-7-

13.6K 619 30
                                    

1 ay sonra...

KEREM'den...

Gözüme uyku girmiyordu resmen, Ece'yle bu akşamüstü ettiğimiz sohbet, ve onun utangaç gülüşleri aklımdan çıkmıyordu.

Bir ay olmuştu onunla tanışalı, ve defalarca kez parkta karşılaşıp sohbet etmiştik. Kendinden tam olarak hiç bahsetmemişti, ailesinden hayatından falan. Ama onunla havadan sudan, saçma sapan konulardan konuşmak da güzeldi.

Artık beklemek istemiyordum. Bi dahaki karşılaşmamızda ona duygularımı açacaktım.

Annem yine
"Neden Erdi'nin evinde kalacaksın?" dediğinde bi bahanem yoktu ama, sağolsun babam,
"Gençleri rahat bırak hanım." diyerek konuyu kapattırmıştı.

Yatakta dönüp durduktan sonra, uykum gelmeyeceğini anlayıp balkona çıktım.

Şansıma Ece karşımdaydı.

Ve yine, yine, yine ağlıyordu.

Nasıl bir yaşantısı vardı. Neden hep ağlıyordu?

Artık bekleyecek sebebim yoktu. Onu bu karanlıktan çekip alacaktım ve mutluluk ne demek öğretecektim.

Güzel gözlerini sildikçe yenileri akıyordu, inci tanelerinin. İçim acıdı. Öyle çaresiz bir görüntüsü vardı ki.

Dayanamadım. Ben hayatım boyunca Ece kadar çok ağlayan birini görmemiştim. Nasıl bir mutsuzluktu? Nasıl kıyıyorlardı onun inci taneleri gibi gözyaşlarına...

Aslında bugün konuyu değiştirmeye çalışmasaydı soracaktım.
'Neden bu kadar ağlıyorsun? Kim seni bu kadar üzüyor?' diyecektim ama, ısrarla konuyu kapatmıştı.

Ertesi sabah Erdi'yle kahvaltı yapıyorken, gözüm ara sıra açık pencereden karşı daireye kayıyordu. Erdi bu halimi fark edip,

"Yeter artık, açıl şu kıza kafayı yememe az kaldı." dediğinde sırıttım.

"Merak etme kardeşim, o gün bugün." dedim.

"Bu arada Kerem sen bu kızın eline baktın mı hiç?
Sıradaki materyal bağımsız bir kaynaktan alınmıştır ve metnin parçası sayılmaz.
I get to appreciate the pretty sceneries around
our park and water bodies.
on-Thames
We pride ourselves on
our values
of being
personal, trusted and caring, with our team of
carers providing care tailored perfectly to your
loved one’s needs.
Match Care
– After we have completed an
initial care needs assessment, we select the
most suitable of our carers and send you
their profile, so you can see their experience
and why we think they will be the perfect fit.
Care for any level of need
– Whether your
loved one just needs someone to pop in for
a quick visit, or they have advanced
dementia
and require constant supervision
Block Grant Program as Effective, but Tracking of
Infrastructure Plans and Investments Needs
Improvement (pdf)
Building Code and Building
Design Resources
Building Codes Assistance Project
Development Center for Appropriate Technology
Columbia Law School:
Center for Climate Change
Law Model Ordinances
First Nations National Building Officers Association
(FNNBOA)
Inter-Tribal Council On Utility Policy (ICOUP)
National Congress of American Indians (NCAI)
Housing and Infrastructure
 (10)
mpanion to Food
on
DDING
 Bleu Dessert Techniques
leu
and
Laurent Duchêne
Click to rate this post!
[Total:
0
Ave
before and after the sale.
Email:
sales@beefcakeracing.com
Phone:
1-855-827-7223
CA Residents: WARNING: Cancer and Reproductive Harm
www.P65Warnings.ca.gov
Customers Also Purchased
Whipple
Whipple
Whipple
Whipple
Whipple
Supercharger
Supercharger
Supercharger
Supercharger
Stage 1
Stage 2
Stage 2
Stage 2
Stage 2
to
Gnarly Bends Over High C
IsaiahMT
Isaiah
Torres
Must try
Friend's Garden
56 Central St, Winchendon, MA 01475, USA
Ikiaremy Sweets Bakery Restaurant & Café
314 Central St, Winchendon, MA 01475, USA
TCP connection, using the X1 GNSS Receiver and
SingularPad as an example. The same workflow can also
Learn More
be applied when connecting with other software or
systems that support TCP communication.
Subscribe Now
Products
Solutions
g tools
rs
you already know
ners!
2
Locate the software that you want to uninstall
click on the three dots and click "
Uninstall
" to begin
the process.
Yüzük falan yoktu di mi?" dediğinde içtiğim çay boğazımda kaldı. Öksürmeye başladım.

"Dur oğlum boğulacaksın!" diyip sırtıma vurunca kendime geldim. Erdi bana hâlâ beklentiyle bakarken,

"Bilmiyorum abi, o kadar zaman hiç dikkat etmedim" dedim.

O an içime bir öküz oturdu sanki. Ya sevdiği biri varsa ailesi istemiyorsa, bu yüzden hep ağlıyorsa. Ya da onu sevmediği biriyle zorla nişanladıkları için böyleydi.

Deli olmama az kalmıştı.

Ertesi gün iş çıkışı parka geldim. Bekledim ama gelmedi. O an artık Ece'nin telefonunu almam gerektiğini anladım.

Bir saat kadar daha bekledikten sonra umudumu kesip Erdi'ye geldim.

Balkona çıkıp baktığımda Ece'nin ışıklarını kapalı görünce, omuzlarım sıkıntıyla çöktü.

ECE'den...

Yürümüyordu işte.. Aramızda her geçen gün biraz daha aşılmaz duvarlar örüldükçe, güvensizlik gün gün be gün büyüdükçe, bu evlilik yürümüyordu.

Karısı olduğum adam, böylesine buzdan kalpliyken ısıtamıyordum onu bu küçük kalbimle.

Yorulmuştum artık, bu evliliği ayakta tutmak için, kaç hayal kırıklığının altına girip, ezilmemek için çabalamaktan yorulmuştum.